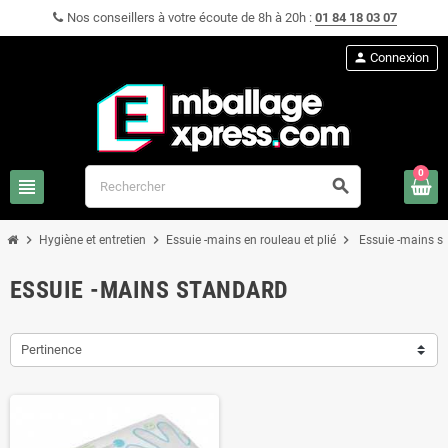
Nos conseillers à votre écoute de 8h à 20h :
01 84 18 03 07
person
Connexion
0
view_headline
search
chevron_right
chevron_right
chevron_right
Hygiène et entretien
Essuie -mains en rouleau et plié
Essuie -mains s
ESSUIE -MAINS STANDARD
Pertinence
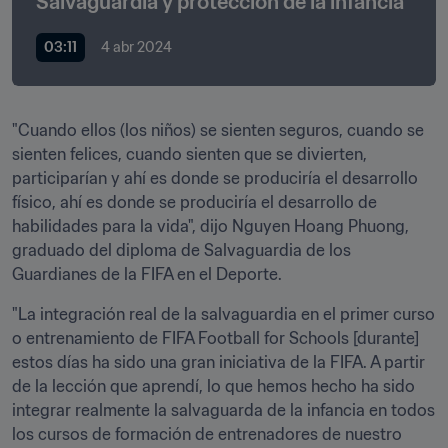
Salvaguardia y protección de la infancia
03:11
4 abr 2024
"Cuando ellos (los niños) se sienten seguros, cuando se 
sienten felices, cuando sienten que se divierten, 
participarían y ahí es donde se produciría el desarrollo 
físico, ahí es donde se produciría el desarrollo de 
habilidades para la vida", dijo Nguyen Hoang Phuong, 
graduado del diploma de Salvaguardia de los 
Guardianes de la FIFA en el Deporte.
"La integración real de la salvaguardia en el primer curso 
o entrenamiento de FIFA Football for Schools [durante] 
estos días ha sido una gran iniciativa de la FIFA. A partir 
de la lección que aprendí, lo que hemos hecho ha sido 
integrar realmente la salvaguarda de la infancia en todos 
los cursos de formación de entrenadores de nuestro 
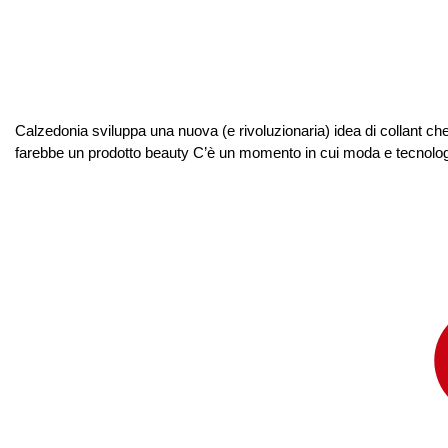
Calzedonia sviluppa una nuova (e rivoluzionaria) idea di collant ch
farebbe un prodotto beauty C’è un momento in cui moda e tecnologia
...
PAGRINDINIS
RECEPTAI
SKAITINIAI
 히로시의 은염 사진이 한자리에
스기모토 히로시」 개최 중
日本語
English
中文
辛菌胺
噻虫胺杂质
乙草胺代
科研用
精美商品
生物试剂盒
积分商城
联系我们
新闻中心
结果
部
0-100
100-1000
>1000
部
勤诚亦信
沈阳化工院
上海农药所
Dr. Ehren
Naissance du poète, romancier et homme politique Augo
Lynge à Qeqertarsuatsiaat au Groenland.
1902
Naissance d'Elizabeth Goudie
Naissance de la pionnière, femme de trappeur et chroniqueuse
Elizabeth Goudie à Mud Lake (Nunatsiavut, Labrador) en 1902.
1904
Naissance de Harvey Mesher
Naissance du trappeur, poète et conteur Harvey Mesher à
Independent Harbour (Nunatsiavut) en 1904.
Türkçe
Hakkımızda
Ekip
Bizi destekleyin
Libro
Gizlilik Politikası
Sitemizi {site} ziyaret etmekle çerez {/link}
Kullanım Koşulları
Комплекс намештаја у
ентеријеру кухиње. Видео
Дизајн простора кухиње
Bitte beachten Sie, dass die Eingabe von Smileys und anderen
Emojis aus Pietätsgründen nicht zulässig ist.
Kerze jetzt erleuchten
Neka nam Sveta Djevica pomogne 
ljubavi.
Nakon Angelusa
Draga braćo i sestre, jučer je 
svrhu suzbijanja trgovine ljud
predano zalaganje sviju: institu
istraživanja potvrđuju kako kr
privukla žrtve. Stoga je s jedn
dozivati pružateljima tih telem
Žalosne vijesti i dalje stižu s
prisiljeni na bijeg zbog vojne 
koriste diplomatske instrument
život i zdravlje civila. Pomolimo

__WHAT TO DO__
In the material above, each line with the word "sienten" should be copied.

__EXERCISE SOLUTION__
"Cuando ellos (los niños) se sienten seguros, cuando se 
sienten felices, cuando sienten que se divierten, 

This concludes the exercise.